Liquid viscosity plays a significant role in response time of a device. First we define the total response time as the sum of the rise time and descend time. We did another experiment at the voltage of 60 V to study the relationship between the liquid viscosity and the total response time. In the experiment, we choose three silicone oils with different viscosities (10 mPa s, 20 mPa s, and 50 mPa s) as Liquid-2, respectively. Liquid-1 remained the same. The measured response time of different liquids are 146 ms, 205 ms, and 311 ms, respectively. The measured maximum focal lengths are 156 mm, 124 mm, and 42 mm, respectively. As shown in Figure 7, the response time prolongs as the viscosity increases. Thus, the viscosity of the oil plays a significant role in changing the focal length of the liquid lens, as shown in Figure 7. High liquid viscosity means low flow ability. So the movement of Liquid-1 will be restrained, which leads to the decrease of the maximum focal length.

Figure 7. Response time and the maximum focal length under different liquid viscosities.

Figure 7. Response time and the maximum focal length under different liquid viscosities.

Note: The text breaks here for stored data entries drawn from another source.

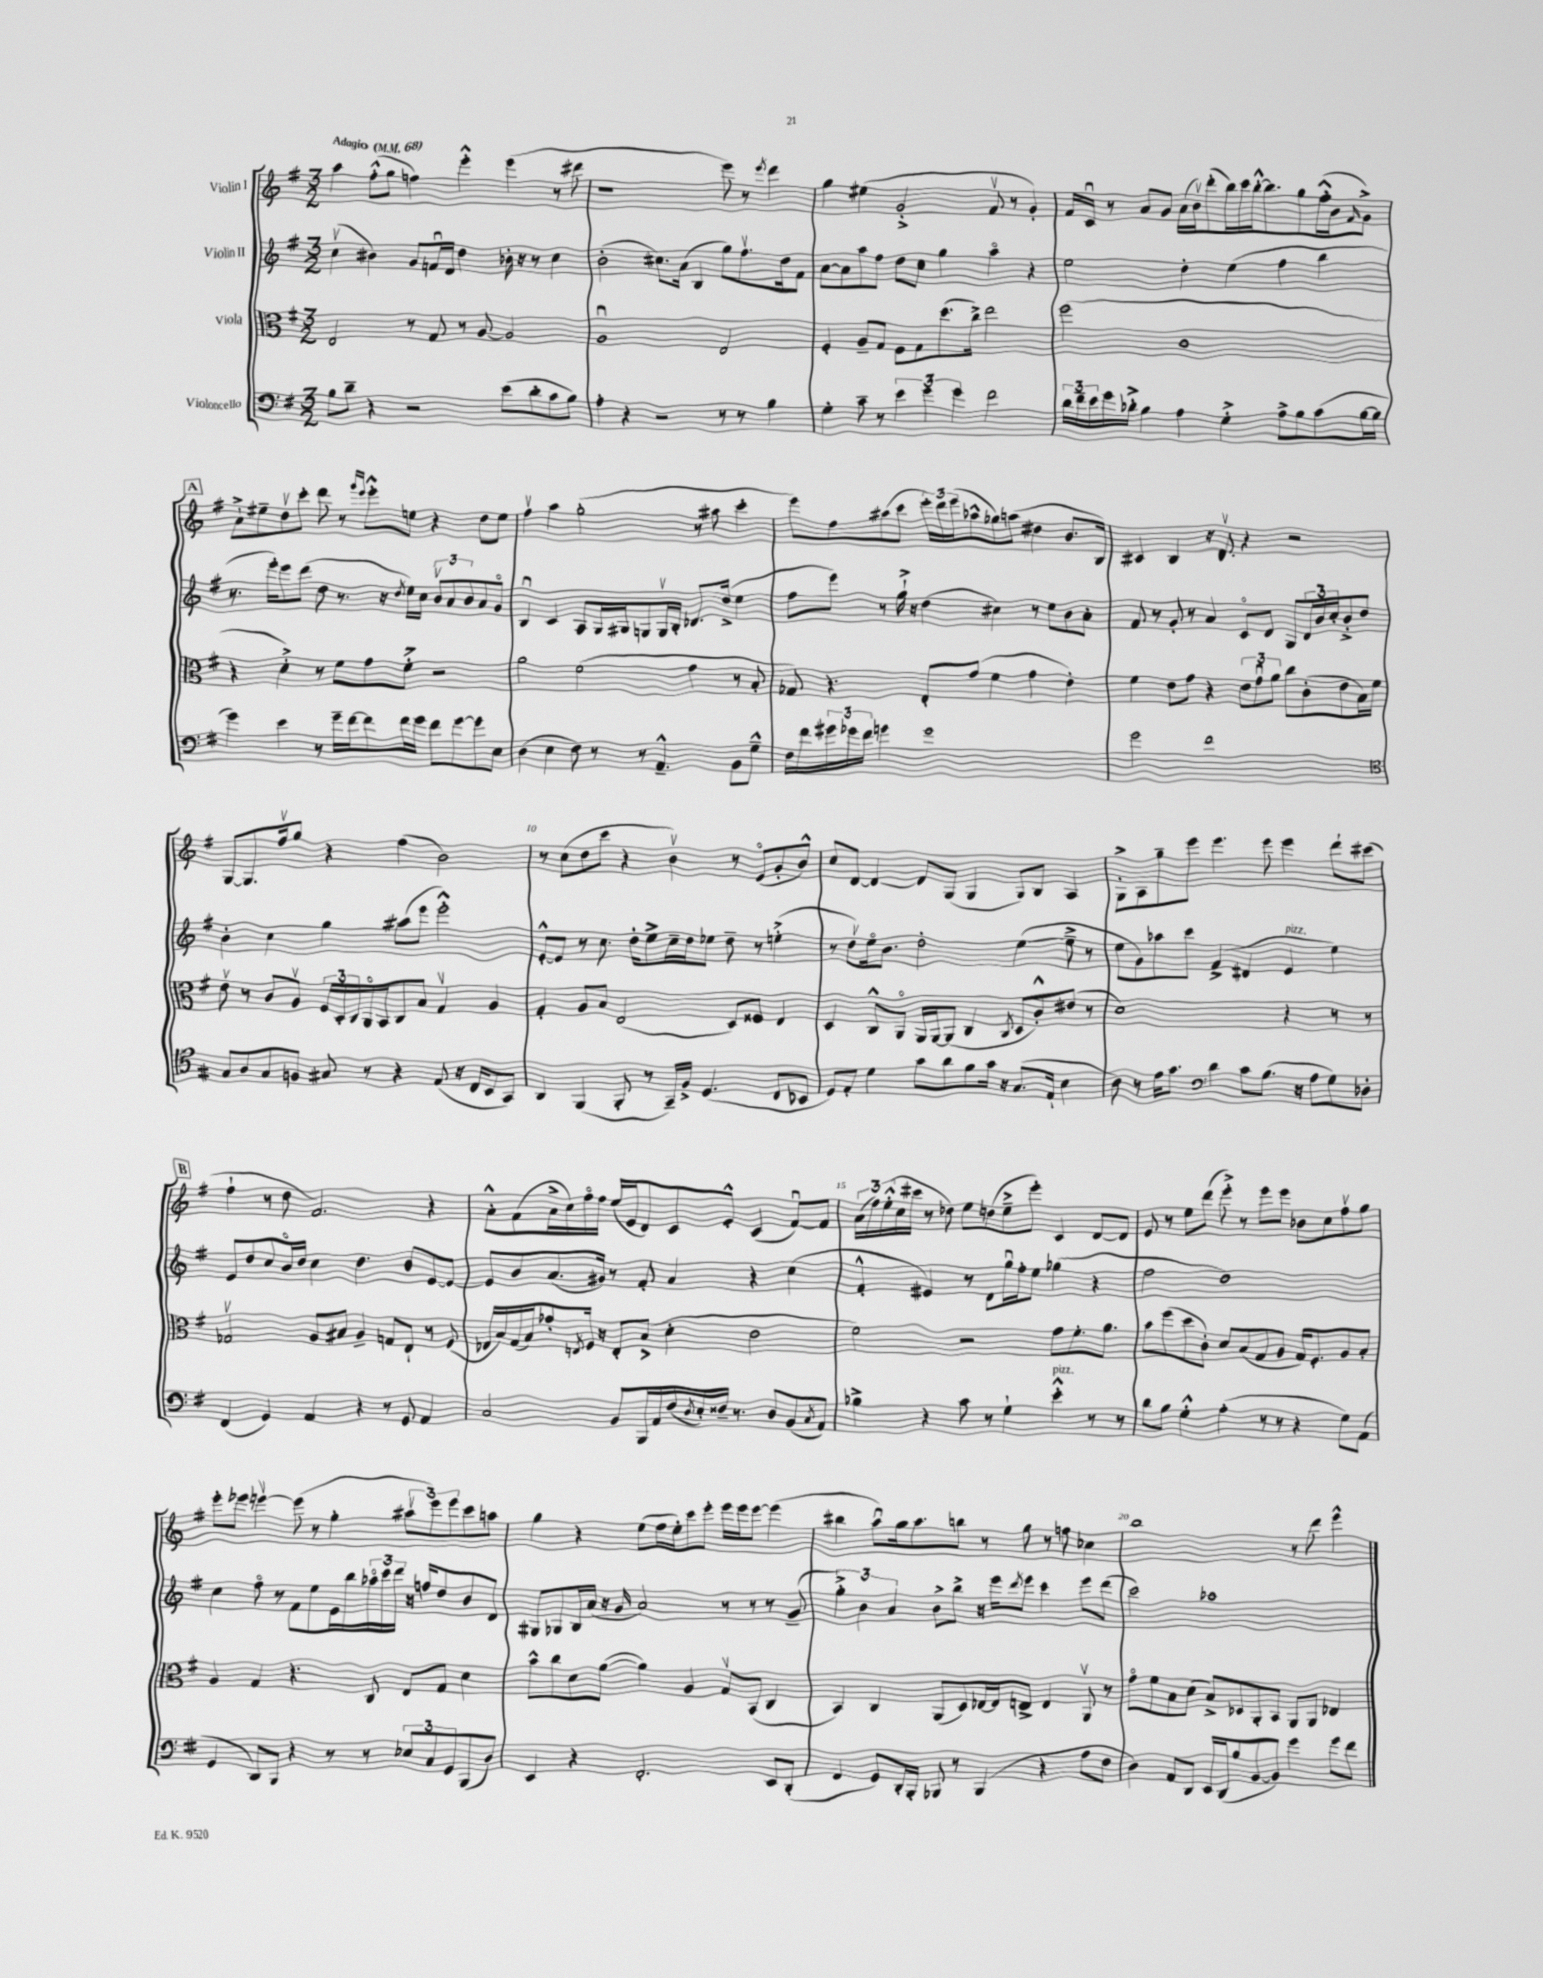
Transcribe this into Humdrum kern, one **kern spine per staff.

**kern	**kern	**kern	**kern
*part4	*part3	*part2	*part1
*staff4	*staff3	*staff2	*staff1
*I"Violoncello	*I"Viola	*I"Violin II	*I"Violin I
*clefF4	*clefC3	*clefG2	*clefG2
*k[f#]	*k[f#]	*k[f#]	*k[f#]
*M3/2	*M3/2	*M3/2	*M3/2
*MM68	*MM68	*MM68	*MM68
=1	=1	=1	=1
!	!	!	!LO:TX:a:B:t=Adagio
8B\L	2E/	(4ccv\	4aa\
8d~\J	.	.	.
4r	.	4b#X\)	(8ff#'^^\L
.	.	.	8gg\J
2r	8r	8g/L	4ffn\)
.	8G/	16fnu/L	.
.	.	16d/JJ	.
.	8r	4dd\	4eee'^^\
.	[8A/	.	.
(8e\L	2A/]	16b-X'\	(4eee\
.	.	16r	.
8d'\	.	8r	.
8c\	.	4cc\	8r
8B\J)	.	.	8ddd#X\
=2	=2	=2	=2
4A'\	1Au	(2b'\	1r
4r	.	.	.
2r	.	8.cc#X\L)	.
.	.	(16a\Jk	.
.	.	4B/	.
8r	2E/	8gg\L)	8eee\)
8r	.	8.ff#v\	8r
.	.	.	8qeee/
4B\	.	.	4ddd\
.	.	16dd\k	.
.	.	8f#\J	.
=3	=3	=3	=3
4G'\	4F#'/	[8a\L	4gg\
.	.	8a\]	.
8c~\	8A~/L	8aa\	(4ee#X\
8r	8G/J	8ff#\J	.
6e\	8F#\L	8dd\L	2g'^/
.	8G\	8cc\J	.
6g\	.	.	.
.	(8.dd\	4gg\	.
6g\	.	.	.
.	16cc^\Jk)	.	.
2f#\	2ee\	4aa\	8f#v/
.	.	.	8r
.	.	4r	4g'/)
=4	=4	=4	=4
24d\LL	(2ff#\	2ee\	16f#/LL
24f#~\	.	.	.
.	.	.	16cu/JJ
24e\	.	.	.
16g\	.	.	8r
16d-X'^\JJ	.	.	.
4B\	.	.	8a/L
.	.	.	8g/J
4A\	1c	4dd'\	(16a\LL
.	.	.	16bv\J)
.	.	.	(8ddd'\
4G'^\	.	(4ee\	16bb\L)
.	.	.	16ccc\
.	.	.	[16bb'^^\J
.	.	.	8.bb\]
8A^\L	.	4ff#\	.
8B\	.	.	8gg\
(8c\	.	4bb\	(16ff#'^^\L
.	.	.	16b\J
.	.	.	16qqf#/
[16B\L	.	.	8g^\J)
16B\JJ]	.	.	.
!!LO:LB:g=z
!!LO:REH:place=s1:t=A
=5	=5	=5	=5
4g\)	4r	8.r	8a`^\L
.	.	.	8ee#X~\
.	.	16eee'\KL)	.
4e\	4d'^\)	8eee\	8ddv\
.	.	(8ddd\J	8ccc'\J
8r	8r	8dd\	8ddd\
16g~\LL	8f#\L	8.r	8r
[16f#\J	.	.	.
.	.	.	16qqggg/LL
.	.	.	16qqeee/JJ
8f#\]	8g\	.	8eee'^^\L
.	.	16r	.
.	.	8qdd/	.
16f#\L	8f#'^\J	16ee\LL)	8een\J
16g\JJ	.	16cc\JJ	.
8f#\L	2r	12bv/L	4r
.	.	12a/	.
[8g\	.	.	.
.	.	12b/	.
8g\]	.	8a/	8dd\L
8E\J	.	8g/J	8ee\J
=6	=6	=6	=6
(4D\	2a\	4Bu/	4ff#v\
4E\	.	4c/	4aa\
8F#\)	(2f#\	8A/L	(2gg'\
8r	.	16G/L	.
.	.	16G#X/J	.
8r	.	8Gn/	.
4.AA~^^/	.	16Gv/L	.
.	.	16B'/JJ	.
.	4g\	8.d-X/L	8r
.	.	.	8aa#X\
.	.	(16dd^/Jk	.
8BB\L	8r	4ee\	4ccc'\
8G~^^\J	8B'/	.	.
=7	=7	=7	=7
16F#\LL	8G-X/)	8ff#\L	8eee\L)
16f#\	.	.	.
24g#X\	4.r	8eee\J)	8ff#\
24g-X\	.	.	.
24f#\JJ	.	.	.
4gn\	.	8r	(8aa#X\
.	.	16gg`^\	8ccc\J
.	.	16r	.
1g	8E'/L	(4dd\	24eee'\LL)
.	.	.	24ddd\
.	.	.	(24eee\J
.	(8g/J	.	8aa-X^^\
.	4f#\	4cc#X\)	8gg-X\)
.	.	.	(8aan\J
.	4g\	8r	4dd#X\
.	.	8ee\L	.
.	4e'\)	8b\	8.b/L
.	.	8a'\J	.
.	.	.	16B/Jk)
=8	=8	=8	=8
2g\	4f#\	8f#/	4c#X/
.	.	8r	.
.	8e\L	8g'/	4B/
.	8g\J	8r	.
1f#	4r	4a/	16r
.	.	.	8.dv/
.	12e\L	8c/L	4r
.	12gu\	.	.
.	.	8d/J	.
.	12a\J	.	.
.	8cc\L	8G/L	2r
.	(8c'\	24d/L	.
.	.	24b/	.
.	.	24cc'/J	.
.	8e\	8b'^/	.
.	16B\L)	8dd/J	.
.	16f#\JJ	.	.
!!LO:LB:g=z
=9	=9	=9	=9
*clefC4	*	*	*
8G/L	8ev\	4b'\	[8G/L
8A/	8r	.	8.G/]
8G/	8c/L	4cc\	.
.	.	.	16ff#v/k
8Fn/J	8Av/J	.	8gg/J
8G#X/	24F#/LL	4gg\	4r
.	24D'/	.	.
.	24C/	.	.
8r	16AA/	.	.
.	16BB/J	.	.
4r	8C/	(8aa#X\L	(4ff#\
.	8B/J	8eee\J	.
(8E/	4Gv/	2eee'^^\)	2b\)
16r	.	.	.
16C/KL	.	.	.
8BB/	4A/	.	.
8GG/J)	.	.	.
=10	=10	=10	=10
4AA/	4G'/	[8e'^^/L	8r
.	.	8e/J]	(8cc\L
(4FF#/	8A/L	8r	8dd\
.	8B/J	8.cc\	8ccc\J
8FF#'/	(2E/	.	4r
.	.	16dd'\KL	.
8r	.	8ee^\	.
16GG~/LL)	.	16cc~\L	4bv\)
16F#^/JJ	.	16dd\J	.
(4.D/	.	8ee-X\J	.
.	8D/L)	8dd~\	8r
.	8F##X/J	8r	(8e/L
8C/L	4E/	(4een'^\	8g'/
8BB-X/J	.	.	8b^^/J)
=11	=11	=11	=11
8D/L)	4D/	8r	8cc/L
8E'/J	.	8ddv\L)	[8d/J
4d\	8C^^/L	16ee\k	4d/_
.	.	8.b\J	.
.	8AA/J	.	.
8g\L	16AA/LL	2dd'\	8d/L]
.	[16AA/J	.	.
8a\	(8AA/J]	.	(8G/J
8f#\	4C/	.	4G/
16g\Jk	.	.	.
16r	.	.	.
.	8qC/	.	.
(8.G/L	8D/L	([4ee\	8G/L)
.	8c'^^/)	.	8B/J
16E`/Jk	.	.	.
4B\	(8e#X/J	8ee~^\]	4A/
.	8r	8r	.
=12	=12	=12	=12
8A\)	1d)	8ee\L	8G'^\L
8r	.	8g\)	8A\
16e\KL	.	8aa-X\	8gg~\
8.g\J	.	.	.
.	.	8ccc\J	8eee\J
*clefF4	*	*	*
4d\	.	(4f#^/	4.eee\
8c\L	.	4d#X/	.
(8.B\J	.	.	8eee\
!	!	!LO:TX:a:i:t=pizz.	!
.	4r	4e/	4eee\
16r	.	.	.
8A\L	.	.	.
8G\)	8r	4ee\)	8ddd`\L
8D-X'\J	8r	.	(8ccc#X\J
!!LO:LB:g=z
!!LO:REH:place=s1:t=B
=13	=13	=13	=13
(4FF#/	2G-Xv/	8e/L	4ff#`\
.	.	8dd/	.
4GG/)	.	8cc/	8r
.	.	16b/L	8dd\
.	.	16dd/JJ	.
4AA/	8A/L	4cc\	2.f#/)
.	8B#X/J	.	.
4r	4A~/	4.dd\	.
8r	8Gn/L	.	.
8GG/	8E`/J	8b/L	.
4AA/	8r	[8e/	4r
.	(8F#/	8e/J_	.
=14	=14	=14	=14
2C/	16E-X/LL	8e/L]	8a'^^\L
.	16B/)	.	.
.	(16G/	8b/	(8f#\
.	16B/J)	.	.
.	8g-X'/	(8.a/	16a^\L
.	.	.	16cc\)
.	8qEn/	.	.
.	16F#/Jk	.	16ff#\
.	16r	16g#X/Jk)	16ff#\JJ
8BB/L	8E'/L	8r	(16ee/LL
.	.	.	16e/J
16BBB/L	(8B^/J	8f#'/	8d/)
16AA/	.	.	.
(16F#/	4d'\	4a/	8c/
8qD/	.	.	.
16E'/)	.	.	.
16F##X~/JJ	.	.	8e'^^/J
8.r	.	.	.
.	2e\	4r	(4c/
8D/L	.	.	.
(8BB/	.	(4cc\	[8f#u/L)
8qC/	.	.	.
8AA/J)	.	.	8f#/J]
=15	=15	=15	=15
4B-X^\	2f#\)	4f#'^^/	(24a\LL
.	.	.	24ff#\)
.	.	.	(24ee'^^\
.	.	.	16cc\
.	.	.	16ccc#X\JJ
4r	.	4e#X/)	8r
.	.	.	8dd-X\)
8c\	2r	8r	8ee\L
8r	.	8d\L	(8ddn\
4G`\	.	16ggu\L	8ee~^\
.	.	16ff#'\J	.
.	.	8ee\J	8eee'\J)
!LO:TX:a:i:t=pizz.	!	!	!
4e'^^\	8g\L	(4gg-X\	4c/
.	8.f#'\	.	.
8r	.	4r	[8d/L
.	8.a\J	.	.
8r	.	.	8d/J]
=16	=16	=16	=16
8d\L	8b\L	2ff#\	8e/
8B\J	(8ff#\	.	8r
4G'^^\	8dd\	.	8ee\L
.	8c'\J)	.	(8ddd\J
(4A'\	8d/L	1dd)	8eee'^\)
.	(8B/	.	8r
8r	8G/	.	8eee\L
8r	8A/J	.	8eee\J
4r	16G/KL)	.	8b-X\L
.	8.F#'/	.	.
.	.	.	8cc\
8G\L)	8A/	.	8ff#v\
(8AA\J	8B'/J	.	8gg\J
!!LO:LB:g=z
=17	=17	=17	=17
4GG/	4A/	4cc\	8eee'\L
.	.	.	8eee-X\J
8DD/L)	4G/	8ff#\	[4eeenv\
8BBB/J	.	8r	.
4r	4.r	8f#\L	(8eee\]
.	.	8ee\	8r
8r	.	16e\L	4gg'\
.	.	16bb\	.
8r	8C/	24aa-X\	.
.	.	24ccc\	.
.	.	24ddd\JJ	.
12E-X/L	8E/L	16r	12aa#Xv\L
.	.	16ffn/KL	.
12C/	.	.	12eee\)
.	8G/J	8dd/	.
12GG/	.	.	12eee\
(8BBB/	4d\	8b/	8ccc\
8D/J)	.	8d/J	8aan\J
=18	=18	=18	=18
4EE/	8b^^\L	8G#X/L	4gg\
.	8cc\	8G-X/	.
4r	8d\	16B/L	4r
.	.	(16a/JJ	.
.	([8a\J	16r	.
.	.	16g/	.
2.FF#'/	4a\])	2a/)	(8ee\L
.	.	.	16ff#\L
.	.	.	16ee'\J)
.	4A/	.	8ccc\
.	.	.	8eee'\J
.	8Gv/L	8r	16eee\LL
.	.	.	16eee\J
.	(8BB/J	8r	[8eee\J
8EE/L	4C/	8r	(4eee\]
(8DD'/J	.	(8g~/	.
=19	=19	=19	=19
4FF#/	4BB/)	6gg'^\)	4bb#X\
.	.	6b\	.
8GG/L)	4C/	.	8aau\L)
.	.	6a/	.
16DD'/L	.	.	16gg\k
16BBB'/JJ	.	.	8.aa\
8BBB-X/	(8AA/L	8b^\L	.
8r	8D/)	8bb^\J	8bbn\J
(4BBB-/	[16E-X/L	16r	8r
.	16E-/J]	16eee\KL	.
.	.	8qddd/	.
.	8En^/J	8eee\J	8gg\
4r	4E/	4ccc\	8r
.	.	.	8ffn\
8A\L	8AAv/	8eee\L	4cc-X\
8F#\J	8r	(8ddd\J	.
=20	=20	=20	=20
4D\)	8g\L	2ccc\)	1bb
.	8f#\	.	.
8AA/L	8B\	.	.
8DD/J	(8d\J	.	.
16EE/LL	8B^/L)	1aa-X	.
(16DD/J	.	.	.
8B/	8D-X/	.	.
[8BB/	8AA'/	.	.
8BB/J])	8BB/J	.	.
4g\	8AA/L	.	8r
.	8AA/J	.	8ddd\
8g\L	4E-X/	.	4eee^^\
8f#\J	.	.	.
==	==	==	==
*-	*-	*-	*-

The curvature of the interface of the proposed adaptive liquid lens cannot change from concave surface to convex surface which constrains the varied range of the focal length. The main reason is that in our device the droplet actuated by electrowetting extrudes the reservoir to make a liquid pressure. In the experiment, the electrostatic force is not large enough to make the droplet move a relatively long distance towards the PMMA sheet. So the volume change of the reservoir is limited. Thus, the configuration of the lens cannot change from divergent to convergent. If we decrease the thickness of the dielectric layer and the whole size of the device, the device can obtain a robust optical performance. We can also increase the external voltage to solve this issue. However, the high applied voltage will decrease the lifetime of the device. So we should choose the proper voltage and carefully design the device. Our device also suffers from gravity effect when placed in vertical position. We can choose three immiscible density-matched liquids filled with the device to solve this issue. This will form the basis for our further work.

4. Conclusions

In this paper we reported an adaptive liquid lens actuated by droplet movement. The device is fabricated with four rectangular PMMA substrates. Two ITO sheets are stacked on the bottom substrate with a small gap between them. One sheet with a light hole is inserted in the middle of the device. A conductive droplet touches the sheet to form a small closed reservoir which is filled with another immiscible non-conductive liquid. When we apply a DC (direct current) voltage to the device, the droplet stretches towards the reservoir making the curvature of the interface changed. Our experiments show that the focal length can be varied from −10 to −159 mm as the applied voltage changes from 0 to 65 V. The response time of the liquid lens is ~75 ms. The proposed device has potential applications such as information displays, cameras, imaging systems and laser scanning systems.